Les réseaux de distribution peuvent avoir une structure radiale en antenne ou être partiellement maillés par l’intermédiaire d’interrupteurs répartis. Les gestionnaires de réseaux s’appuient sur un système de gestion de réseaux (distribution management system : DMS) pour en piloter le fonctionnement. Une IHM (interface homme machine) permet de suivre en temps réel l’état du réseau : tensions, courants dans les lignes et flux de puissances.

Toutefois ces grandeurs ne peuvent être calculées à l’aide d’un calcul de répartition de puissance (load-flow) classique du fait d’un manque de mesures. Il est alors nécessaire de développer un estimateur d’état utilisant les capteurs disponibles et des modèles de charge. Les mesures utilisées sont de trois types : mesures réelles (avec capteurs), pseudo-mesures (modèles de charge) et mesures
virtuelles (nœuds sans injection ni soutirage).

Un estimateur d’état opérant en temps réel, dont le processus de l’estimation d’état s’exécute en quelques dizaines/centaines de millisecondes.
Ce nouvel outil repose non seulement sur une technologie hardware d’avant-garde mais aussi sur l’utilisation d’algorithmes numériques très performants.
Au niveau hardware, le DESL (Laboratoire des systèmes électriques de Lausanne) s’appuie sur l’utilisation massive d’un prototype de PMU (Phasor Measurement Unit) qui est en développement en ce moment.

Des nouvelles fonctions intelligentes pour relever les défis :

– La gestion prévisionnelle qui viendra s’intercaler entre les systèmes de conduite du réseau.
– La gestion de la demande : maîtriser les pointes de consommation (comptage communicant Linky, le déclenchement des chauffe-eau pourrait être synchronisé avec la production solaire…)
– La gestion des différents modes de recharge des véhicules électriques (rapide ou lente, plages horaires…).
– La gestion du stockage par batteries.

 




 

Lexique :

Watt (W) : unité internationale de puissance. Correspond à la quantité d’énergie consommée ou produite par unité de temps. 1W = 1 joule par seconde.

Mégawatt (MW) : 1 million de Watts. Correspond à la consommation de 100 000 lampes (ampoules) basse consommation de 10 W.

Gigawatt (GW) : 1 milliard de Watts. Correspond à la puissance électrique moyenne fournie par un réacteur de centrale nucléaire.

HTA : haute tension entre 1000 Volts et 50 000 Volts en courant alternatif.

BT : basse tension entre 50 Volts et 1000 Volts en courant alternatif. Sur le réseau 400 V triphasé / 230 V monophasé.
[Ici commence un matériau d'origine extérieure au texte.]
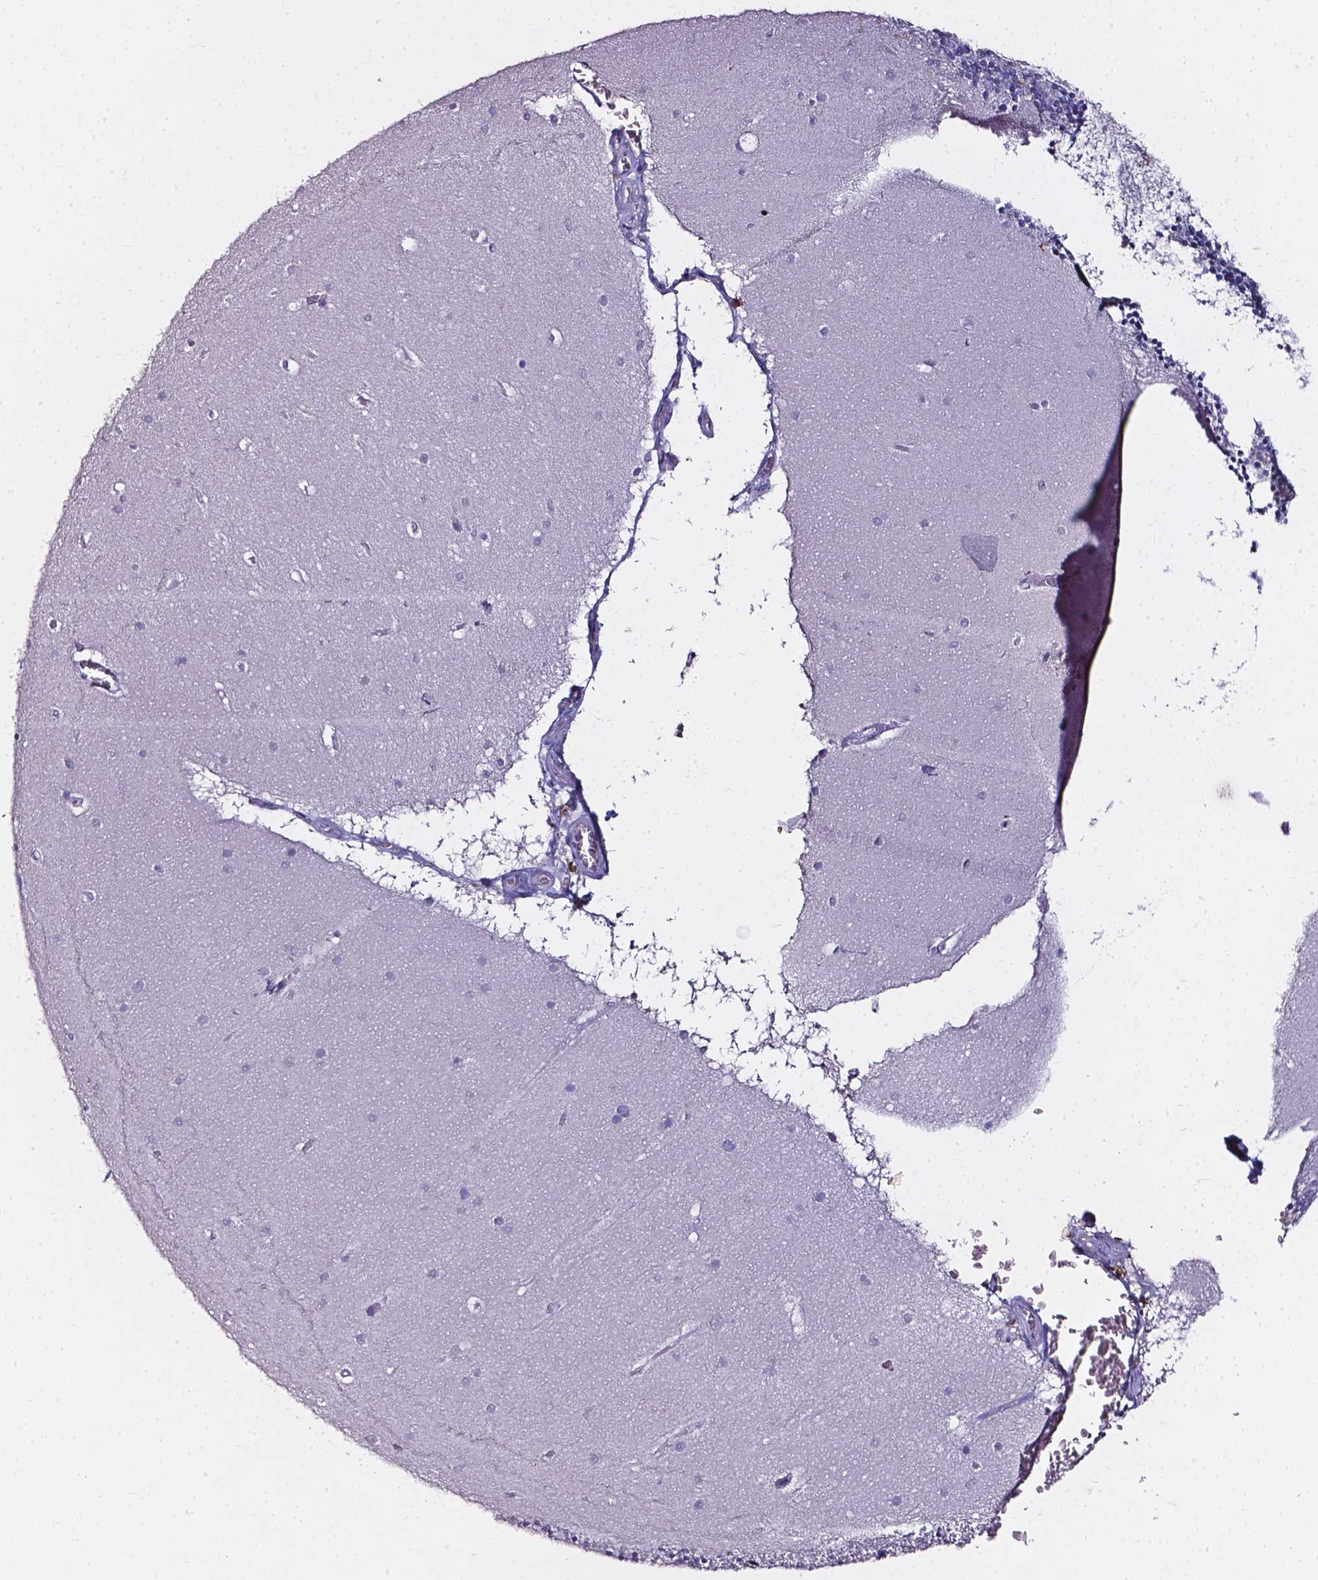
{"staining": {"intensity": "negative", "quantity": "none", "location": "none"}, "tissue": "cerebellum", "cell_type": "Cells in granular layer", "image_type": "normal", "snomed": [{"axis": "morphology", "description": "Normal tissue, NOS"}, {"axis": "topography", "description": "Cerebellum"}], "caption": "High magnification brightfield microscopy of benign cerebellum stained with DAB (brown) and counterstained with hematoxylin (blue): cells in granular layer show no significant expression. Brightfield microscopy of IHC stained with DAB (3,3'-diaminobenzidine) (brown) and hematoxylin (blue), captured at high magnification.", "gene": "AKR1B10", "patient": {"sex": "male", "age": 70}}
Poste source : installation électrique moyenne tension, constituée de transformateurs connectés au réseau de transport et abaissant la tension à 20 000 V pour alimenter les réseaux HTA (2200 postes sources en France).
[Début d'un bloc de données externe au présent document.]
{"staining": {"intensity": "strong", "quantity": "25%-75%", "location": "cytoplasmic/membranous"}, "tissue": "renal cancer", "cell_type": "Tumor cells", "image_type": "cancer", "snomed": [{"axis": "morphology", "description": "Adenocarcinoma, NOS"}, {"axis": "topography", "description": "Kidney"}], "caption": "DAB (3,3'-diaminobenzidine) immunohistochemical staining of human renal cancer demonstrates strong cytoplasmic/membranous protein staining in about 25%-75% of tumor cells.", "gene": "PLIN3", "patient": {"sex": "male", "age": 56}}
Poste de distribution publique : installation électrique constituée d’un transformateur connecté au réseau HTA et abaissant la tension pour alimenter les réseaux BT (750 000 postes en France).

Interrupteur en réseau : dispositif de coupure pour les réseaux HTA. En France, il y en a 105 000 commandables à distance depuis les agences de conduite.

Puissance active : en courant alternatif, c’est la puissance électrique réellement utilisable (convertible en énergie mécanique et thermique). Elle correspond à la composante du courant alternatif en phase avec la tension, multipliée par cette dernière.

Puissance réactive : il s’agit d’une puissance fictive. Elle correspond à la composante du courant alternatif en quadrature avec la tension, multipliée par cette dernière. L’injection ou la consommation de puissance réactive tend à faire augmenter ou baisser la tension.